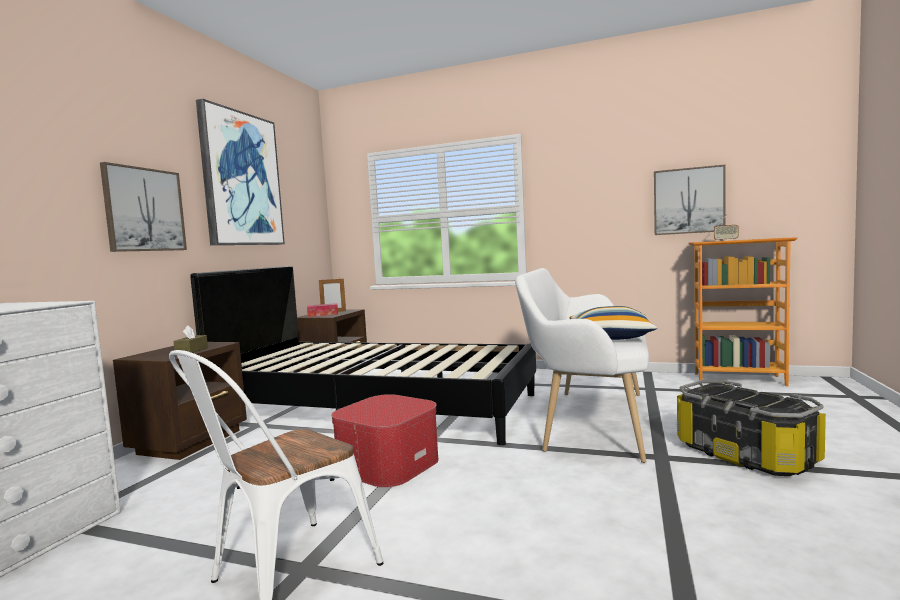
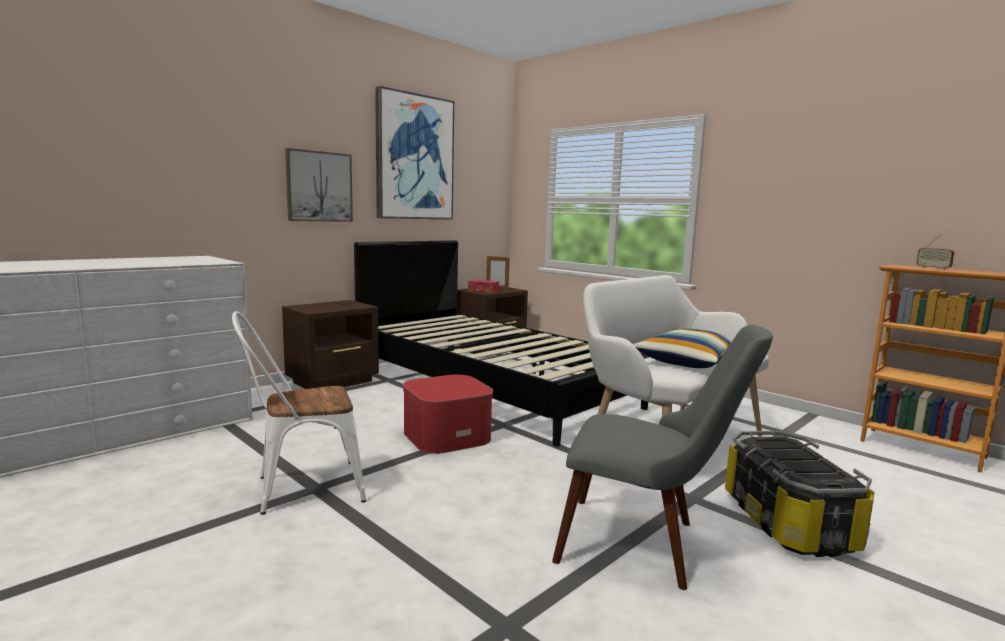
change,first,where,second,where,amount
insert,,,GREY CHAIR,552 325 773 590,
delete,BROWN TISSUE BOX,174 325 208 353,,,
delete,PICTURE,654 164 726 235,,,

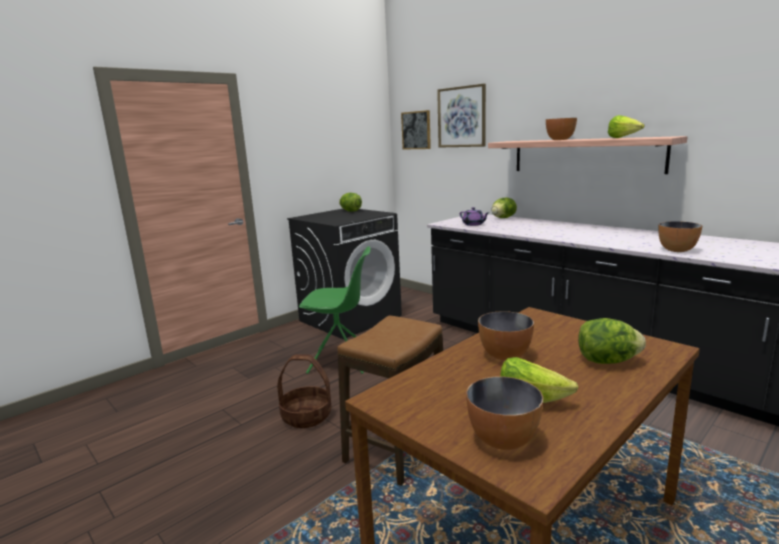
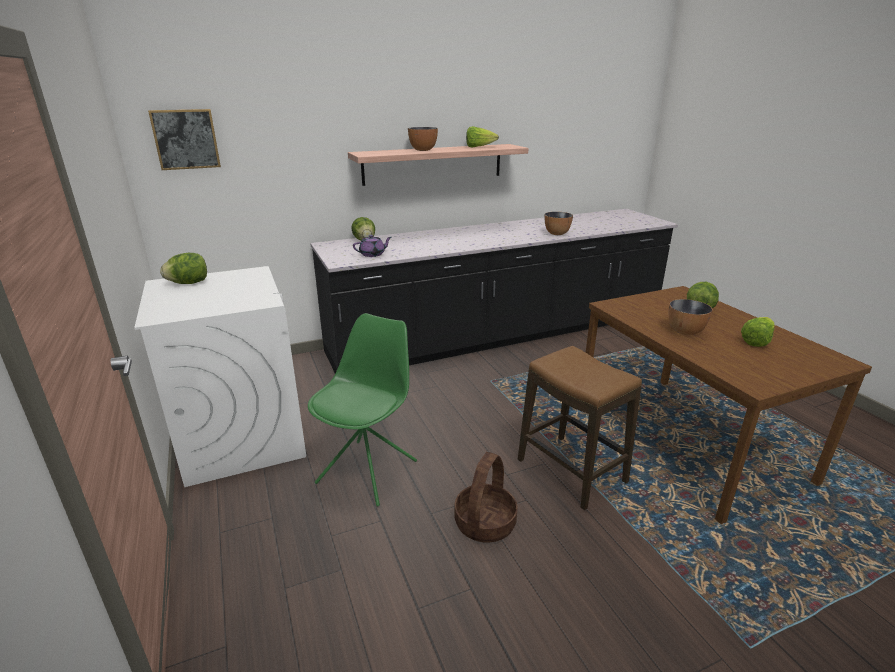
change,first,where,second,where,amount
recolor,BLACK WASHING MACHINE,287 209 402 339,WHITE WASHING MACHINE,134 266 306 487,
delete,PICTURE,437 84 486 148,,,
delete,BOWL,466 377 543 450,,,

#####

### What to produce
Your task is to restate word for word the lines from the top of the data to the line containing "recolor,BLACK WASHING MACHINE,287", both ends included, with every picture left out.

### Exercise solution
change,first,where,second,where,amount
insert,,,GREY CHAIR,552 325 773 590,
delete,BROWN TISSUE BOX,174 325 208 353,,,
delete,PICTURE,654 164 726 235,,,

change,first,where,second,where,amount
recolor,BLACK WASHING MACHINE,287 209 402 339,WHITE WASHING MACHINE,134 266 306 487,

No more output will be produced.